Mauke ist eine durch Bakterien verursachte Krankheit die bei starkem Befall zum absterben der Reben führen kann.

Schadbild:
Mauke zeigt sich durch krebsartige Wucherungen an oberirdischen Rebteilen. Diese Wucherungen können an der Veredlungsstelle knollenartig oder leistenförmig am Stämmchen entlang auftreten. Ist der Befall durch Mauke sehr stark kann er auch auf das Fruchtholz übergehen. Nach starken Winterfrösten kann die Krankheit regelmäßig auftreten und bei starkem Befall zum absterben der Stöcke, über einen Zeitraum von mehreren Jahren führen. Schwachen Befall kann die Rebe über einen längeren Zeitraum hinweg ohne messbaren Leistungsabfall tolerieren. Die Tumore bestehen aus undifferenziertem Gewebe. Dadurch ist der Wasser- und Nährstofftransport an diesen Stellen unterbrochen.

Biologie:
Die Bakterien (Agrobacterium vitis) sind der Verursacher für die Krankheit. Die Bakterien leben an der Rebe latent, was bedeutet das sie zwar vorhanden sind aber das Wachstum noch den Ertrag der Rebe beeinflussen.
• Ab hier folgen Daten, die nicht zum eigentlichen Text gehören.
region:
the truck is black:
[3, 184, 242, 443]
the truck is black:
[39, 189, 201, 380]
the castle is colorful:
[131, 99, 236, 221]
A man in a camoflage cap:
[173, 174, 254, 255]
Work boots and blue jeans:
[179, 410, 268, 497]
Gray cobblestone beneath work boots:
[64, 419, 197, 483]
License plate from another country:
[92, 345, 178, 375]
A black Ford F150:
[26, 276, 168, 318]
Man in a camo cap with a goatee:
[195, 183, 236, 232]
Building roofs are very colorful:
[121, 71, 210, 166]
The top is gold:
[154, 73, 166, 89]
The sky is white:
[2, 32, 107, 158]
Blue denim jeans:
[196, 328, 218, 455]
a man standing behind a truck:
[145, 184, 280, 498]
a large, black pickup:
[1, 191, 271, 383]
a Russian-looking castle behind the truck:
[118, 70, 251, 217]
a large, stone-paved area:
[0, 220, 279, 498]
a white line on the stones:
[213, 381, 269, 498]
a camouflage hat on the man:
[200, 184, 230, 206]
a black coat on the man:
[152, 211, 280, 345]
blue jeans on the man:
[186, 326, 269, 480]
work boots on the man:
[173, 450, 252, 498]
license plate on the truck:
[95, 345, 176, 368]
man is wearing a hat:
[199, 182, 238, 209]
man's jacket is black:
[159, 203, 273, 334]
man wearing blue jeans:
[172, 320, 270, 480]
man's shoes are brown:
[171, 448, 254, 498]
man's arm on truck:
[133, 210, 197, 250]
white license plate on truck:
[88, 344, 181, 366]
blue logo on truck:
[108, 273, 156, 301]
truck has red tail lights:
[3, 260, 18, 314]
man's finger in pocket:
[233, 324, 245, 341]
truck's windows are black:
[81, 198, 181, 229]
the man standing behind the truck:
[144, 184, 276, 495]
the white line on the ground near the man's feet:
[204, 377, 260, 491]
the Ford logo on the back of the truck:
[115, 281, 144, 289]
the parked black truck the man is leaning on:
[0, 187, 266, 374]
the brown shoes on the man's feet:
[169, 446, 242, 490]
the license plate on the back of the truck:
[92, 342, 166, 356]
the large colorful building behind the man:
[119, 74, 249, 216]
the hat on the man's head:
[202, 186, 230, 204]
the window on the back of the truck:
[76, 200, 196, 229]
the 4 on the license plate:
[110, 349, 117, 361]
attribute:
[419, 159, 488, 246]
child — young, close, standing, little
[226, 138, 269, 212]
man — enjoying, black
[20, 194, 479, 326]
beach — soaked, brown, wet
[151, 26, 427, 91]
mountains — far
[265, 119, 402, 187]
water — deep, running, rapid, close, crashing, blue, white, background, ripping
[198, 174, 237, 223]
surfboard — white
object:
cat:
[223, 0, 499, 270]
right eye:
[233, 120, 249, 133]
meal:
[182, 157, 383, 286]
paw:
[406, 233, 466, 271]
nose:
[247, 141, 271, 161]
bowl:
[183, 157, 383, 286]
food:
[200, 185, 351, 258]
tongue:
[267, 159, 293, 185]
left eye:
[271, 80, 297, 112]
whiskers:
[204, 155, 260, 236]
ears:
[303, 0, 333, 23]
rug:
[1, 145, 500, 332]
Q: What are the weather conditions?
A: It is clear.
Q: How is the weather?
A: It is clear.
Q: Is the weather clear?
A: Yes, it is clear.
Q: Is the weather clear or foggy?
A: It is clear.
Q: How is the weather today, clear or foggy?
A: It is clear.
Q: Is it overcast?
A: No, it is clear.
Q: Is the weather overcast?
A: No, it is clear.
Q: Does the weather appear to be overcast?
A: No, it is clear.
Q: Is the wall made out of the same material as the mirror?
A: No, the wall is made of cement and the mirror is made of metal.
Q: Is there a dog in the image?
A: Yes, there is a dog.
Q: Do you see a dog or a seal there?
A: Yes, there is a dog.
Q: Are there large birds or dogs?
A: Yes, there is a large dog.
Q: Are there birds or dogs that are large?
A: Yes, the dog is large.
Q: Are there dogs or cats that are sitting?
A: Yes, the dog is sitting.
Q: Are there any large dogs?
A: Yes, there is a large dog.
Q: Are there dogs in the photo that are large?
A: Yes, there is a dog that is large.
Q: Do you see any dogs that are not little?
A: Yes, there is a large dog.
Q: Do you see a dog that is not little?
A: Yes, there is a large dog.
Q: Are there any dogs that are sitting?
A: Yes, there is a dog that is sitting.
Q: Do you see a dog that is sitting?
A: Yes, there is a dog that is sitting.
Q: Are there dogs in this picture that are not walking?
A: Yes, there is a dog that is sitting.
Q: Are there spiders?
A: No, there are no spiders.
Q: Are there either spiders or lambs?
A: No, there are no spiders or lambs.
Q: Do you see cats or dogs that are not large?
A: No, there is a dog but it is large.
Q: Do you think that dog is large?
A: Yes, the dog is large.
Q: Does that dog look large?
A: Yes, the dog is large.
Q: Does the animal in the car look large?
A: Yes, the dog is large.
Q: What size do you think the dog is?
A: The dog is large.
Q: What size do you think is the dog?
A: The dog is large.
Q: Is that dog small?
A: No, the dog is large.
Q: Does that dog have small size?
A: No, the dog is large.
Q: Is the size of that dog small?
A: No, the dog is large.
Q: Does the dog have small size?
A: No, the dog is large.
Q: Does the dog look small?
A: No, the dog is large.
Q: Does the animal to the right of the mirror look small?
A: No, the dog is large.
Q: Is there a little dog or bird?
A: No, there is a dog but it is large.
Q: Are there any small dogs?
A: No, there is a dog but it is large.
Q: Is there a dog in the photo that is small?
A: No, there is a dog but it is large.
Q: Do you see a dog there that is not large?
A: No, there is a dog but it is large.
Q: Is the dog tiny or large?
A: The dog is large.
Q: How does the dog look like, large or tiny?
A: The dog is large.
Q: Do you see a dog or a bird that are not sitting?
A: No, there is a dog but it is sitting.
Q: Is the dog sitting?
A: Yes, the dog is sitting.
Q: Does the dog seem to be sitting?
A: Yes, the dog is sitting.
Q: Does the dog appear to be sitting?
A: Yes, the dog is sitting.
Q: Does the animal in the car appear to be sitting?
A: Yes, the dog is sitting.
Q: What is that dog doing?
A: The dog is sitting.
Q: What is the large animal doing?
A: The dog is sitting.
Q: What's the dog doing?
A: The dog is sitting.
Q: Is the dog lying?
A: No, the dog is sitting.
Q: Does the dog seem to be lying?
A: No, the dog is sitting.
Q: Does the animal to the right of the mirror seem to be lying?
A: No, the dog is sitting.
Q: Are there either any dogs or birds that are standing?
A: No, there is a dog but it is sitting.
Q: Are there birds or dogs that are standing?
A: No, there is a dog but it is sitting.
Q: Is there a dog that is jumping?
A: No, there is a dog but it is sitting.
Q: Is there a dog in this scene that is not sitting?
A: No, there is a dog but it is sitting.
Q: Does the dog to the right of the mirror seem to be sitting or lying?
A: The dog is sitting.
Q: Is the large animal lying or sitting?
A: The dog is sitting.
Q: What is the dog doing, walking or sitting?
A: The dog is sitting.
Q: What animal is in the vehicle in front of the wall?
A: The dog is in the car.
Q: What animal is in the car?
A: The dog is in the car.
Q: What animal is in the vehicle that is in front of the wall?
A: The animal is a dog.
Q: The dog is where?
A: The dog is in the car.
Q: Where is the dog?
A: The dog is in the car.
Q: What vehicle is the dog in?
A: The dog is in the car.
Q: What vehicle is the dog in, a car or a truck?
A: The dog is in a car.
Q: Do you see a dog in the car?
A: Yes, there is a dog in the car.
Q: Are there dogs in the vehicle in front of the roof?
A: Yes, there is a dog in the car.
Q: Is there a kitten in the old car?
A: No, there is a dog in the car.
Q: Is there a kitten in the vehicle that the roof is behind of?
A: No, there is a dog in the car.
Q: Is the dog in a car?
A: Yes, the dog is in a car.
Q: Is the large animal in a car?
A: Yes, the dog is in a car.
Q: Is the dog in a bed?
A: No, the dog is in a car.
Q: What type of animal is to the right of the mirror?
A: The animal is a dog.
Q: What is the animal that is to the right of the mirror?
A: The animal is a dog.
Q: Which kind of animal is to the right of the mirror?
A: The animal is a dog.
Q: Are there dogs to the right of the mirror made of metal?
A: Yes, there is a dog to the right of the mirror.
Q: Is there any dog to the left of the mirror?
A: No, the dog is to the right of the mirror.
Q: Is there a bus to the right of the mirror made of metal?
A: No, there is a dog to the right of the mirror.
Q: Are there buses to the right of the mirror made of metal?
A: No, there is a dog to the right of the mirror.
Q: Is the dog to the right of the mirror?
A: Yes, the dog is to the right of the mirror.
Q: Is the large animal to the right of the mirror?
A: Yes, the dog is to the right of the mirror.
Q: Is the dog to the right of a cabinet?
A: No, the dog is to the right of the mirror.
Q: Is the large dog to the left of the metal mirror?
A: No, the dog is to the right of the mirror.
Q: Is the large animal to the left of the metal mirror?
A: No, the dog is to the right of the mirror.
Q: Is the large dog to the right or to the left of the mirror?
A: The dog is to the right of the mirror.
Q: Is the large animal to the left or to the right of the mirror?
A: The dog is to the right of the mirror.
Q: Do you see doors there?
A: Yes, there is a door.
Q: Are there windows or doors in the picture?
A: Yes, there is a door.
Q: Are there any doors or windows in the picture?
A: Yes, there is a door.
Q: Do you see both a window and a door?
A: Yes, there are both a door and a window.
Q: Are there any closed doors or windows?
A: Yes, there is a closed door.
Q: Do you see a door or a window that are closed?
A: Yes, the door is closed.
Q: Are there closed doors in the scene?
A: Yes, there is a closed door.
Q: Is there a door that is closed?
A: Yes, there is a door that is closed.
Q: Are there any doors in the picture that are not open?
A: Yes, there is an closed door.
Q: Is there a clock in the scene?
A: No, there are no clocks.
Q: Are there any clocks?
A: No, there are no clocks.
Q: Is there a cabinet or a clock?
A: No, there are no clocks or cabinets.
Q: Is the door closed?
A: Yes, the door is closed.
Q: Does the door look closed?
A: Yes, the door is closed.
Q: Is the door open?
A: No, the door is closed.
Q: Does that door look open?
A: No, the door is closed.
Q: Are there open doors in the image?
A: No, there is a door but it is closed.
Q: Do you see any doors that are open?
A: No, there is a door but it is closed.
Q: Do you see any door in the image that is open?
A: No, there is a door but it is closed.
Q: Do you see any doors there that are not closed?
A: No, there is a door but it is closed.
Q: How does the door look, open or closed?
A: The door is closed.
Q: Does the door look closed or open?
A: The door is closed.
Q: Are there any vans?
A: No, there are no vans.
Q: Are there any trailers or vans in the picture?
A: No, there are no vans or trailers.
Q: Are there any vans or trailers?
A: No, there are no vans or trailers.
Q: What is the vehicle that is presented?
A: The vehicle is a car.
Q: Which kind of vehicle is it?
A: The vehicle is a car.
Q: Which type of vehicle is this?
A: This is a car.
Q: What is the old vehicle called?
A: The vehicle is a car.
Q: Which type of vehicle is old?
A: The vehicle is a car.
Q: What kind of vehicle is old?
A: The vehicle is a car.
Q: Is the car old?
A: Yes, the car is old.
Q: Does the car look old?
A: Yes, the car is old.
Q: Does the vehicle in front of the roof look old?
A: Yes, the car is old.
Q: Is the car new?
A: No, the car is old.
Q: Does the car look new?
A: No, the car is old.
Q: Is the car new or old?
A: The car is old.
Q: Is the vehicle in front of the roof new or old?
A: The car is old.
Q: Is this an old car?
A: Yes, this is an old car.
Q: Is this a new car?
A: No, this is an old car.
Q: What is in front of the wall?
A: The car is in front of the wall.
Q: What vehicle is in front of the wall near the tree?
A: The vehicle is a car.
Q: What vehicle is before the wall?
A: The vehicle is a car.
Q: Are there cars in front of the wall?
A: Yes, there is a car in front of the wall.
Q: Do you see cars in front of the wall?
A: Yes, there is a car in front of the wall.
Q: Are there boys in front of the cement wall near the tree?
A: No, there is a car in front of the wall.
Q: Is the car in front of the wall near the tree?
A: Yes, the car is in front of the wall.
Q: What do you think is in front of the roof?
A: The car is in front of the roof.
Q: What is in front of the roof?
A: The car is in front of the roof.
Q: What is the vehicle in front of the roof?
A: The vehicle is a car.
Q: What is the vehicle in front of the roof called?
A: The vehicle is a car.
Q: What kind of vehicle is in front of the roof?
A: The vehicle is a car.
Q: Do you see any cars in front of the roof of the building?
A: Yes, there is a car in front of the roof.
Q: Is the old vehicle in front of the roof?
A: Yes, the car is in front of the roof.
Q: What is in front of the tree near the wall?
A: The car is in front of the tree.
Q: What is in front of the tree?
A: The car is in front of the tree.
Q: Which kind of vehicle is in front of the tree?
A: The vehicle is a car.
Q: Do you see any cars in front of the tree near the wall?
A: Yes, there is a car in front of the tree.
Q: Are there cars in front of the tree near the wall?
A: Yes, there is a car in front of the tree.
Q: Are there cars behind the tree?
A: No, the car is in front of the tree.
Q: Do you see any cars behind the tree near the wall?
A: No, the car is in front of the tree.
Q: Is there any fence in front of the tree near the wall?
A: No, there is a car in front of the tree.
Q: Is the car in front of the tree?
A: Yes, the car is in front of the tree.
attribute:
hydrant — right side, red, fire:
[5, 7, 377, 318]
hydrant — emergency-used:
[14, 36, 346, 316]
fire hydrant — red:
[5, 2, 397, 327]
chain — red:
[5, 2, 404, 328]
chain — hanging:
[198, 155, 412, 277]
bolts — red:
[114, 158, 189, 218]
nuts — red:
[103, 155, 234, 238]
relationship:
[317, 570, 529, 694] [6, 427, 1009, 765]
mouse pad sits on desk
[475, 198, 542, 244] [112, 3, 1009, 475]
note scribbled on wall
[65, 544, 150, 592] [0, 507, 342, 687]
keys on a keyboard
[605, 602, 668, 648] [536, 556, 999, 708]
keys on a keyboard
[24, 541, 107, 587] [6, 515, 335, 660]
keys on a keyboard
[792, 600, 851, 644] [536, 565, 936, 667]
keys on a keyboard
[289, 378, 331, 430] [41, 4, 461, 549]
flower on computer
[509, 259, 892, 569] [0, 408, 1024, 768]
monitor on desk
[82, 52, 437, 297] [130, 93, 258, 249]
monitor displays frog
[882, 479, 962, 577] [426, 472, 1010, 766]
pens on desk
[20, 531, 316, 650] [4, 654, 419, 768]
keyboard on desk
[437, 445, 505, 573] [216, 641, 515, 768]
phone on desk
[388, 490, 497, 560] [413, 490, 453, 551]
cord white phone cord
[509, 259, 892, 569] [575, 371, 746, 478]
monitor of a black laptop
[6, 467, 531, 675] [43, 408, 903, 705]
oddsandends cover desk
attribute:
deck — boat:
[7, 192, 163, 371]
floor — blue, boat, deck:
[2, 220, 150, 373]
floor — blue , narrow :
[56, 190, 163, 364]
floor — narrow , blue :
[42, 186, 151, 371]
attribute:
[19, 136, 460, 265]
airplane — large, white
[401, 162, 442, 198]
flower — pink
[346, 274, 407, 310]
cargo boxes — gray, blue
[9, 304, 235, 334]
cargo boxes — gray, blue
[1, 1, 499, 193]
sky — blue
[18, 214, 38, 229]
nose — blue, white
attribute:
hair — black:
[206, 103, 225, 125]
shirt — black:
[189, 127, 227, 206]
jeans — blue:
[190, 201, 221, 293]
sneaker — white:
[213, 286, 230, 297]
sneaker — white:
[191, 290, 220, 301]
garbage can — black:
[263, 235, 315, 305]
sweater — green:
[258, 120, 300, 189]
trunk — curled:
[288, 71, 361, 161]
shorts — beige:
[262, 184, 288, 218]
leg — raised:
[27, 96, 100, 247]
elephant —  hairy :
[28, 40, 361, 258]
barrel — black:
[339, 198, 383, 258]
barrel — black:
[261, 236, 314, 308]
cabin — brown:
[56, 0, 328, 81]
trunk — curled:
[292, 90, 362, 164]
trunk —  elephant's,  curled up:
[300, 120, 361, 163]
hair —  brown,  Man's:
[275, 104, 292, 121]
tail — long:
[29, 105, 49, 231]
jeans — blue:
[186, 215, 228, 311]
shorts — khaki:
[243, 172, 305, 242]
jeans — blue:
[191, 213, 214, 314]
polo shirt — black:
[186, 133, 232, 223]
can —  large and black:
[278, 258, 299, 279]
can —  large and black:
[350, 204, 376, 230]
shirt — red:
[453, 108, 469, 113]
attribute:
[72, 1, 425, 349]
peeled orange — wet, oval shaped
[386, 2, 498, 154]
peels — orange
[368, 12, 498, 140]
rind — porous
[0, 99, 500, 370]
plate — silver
Erst wenn jedoch ein noch teilungsfähige Zelle des Pflanzengewebes verletzt wird (z.B. durch Frost) kann es zum Ausbruch der Krankheit kommen. Durch das injizieren eines Teils der Erbsubstanz des Bakterium in die Pflanzenzelle, wird diese durch die genetische Manipulation zur Ausbildung von Wucherungen angeregt.

Bekämpfung:
Eine direkte Bekämpung dieser Krankheit ist nicht möglich. Es können jedoch vorbeugende Maßnahmen getroffen werden. Dazu gehört das man ausschließlich maukefreies Pflanzmaterial verwendet und in alten Anlagen befallene, abgestorbene Reben sofort entfernt. Ein Schutz der Reben gegen Frost (Neupflanzung in Frostlagen vermeiden, harmonische Düngung, Sortenwahl) kann ebenfalls das Risiko verringern.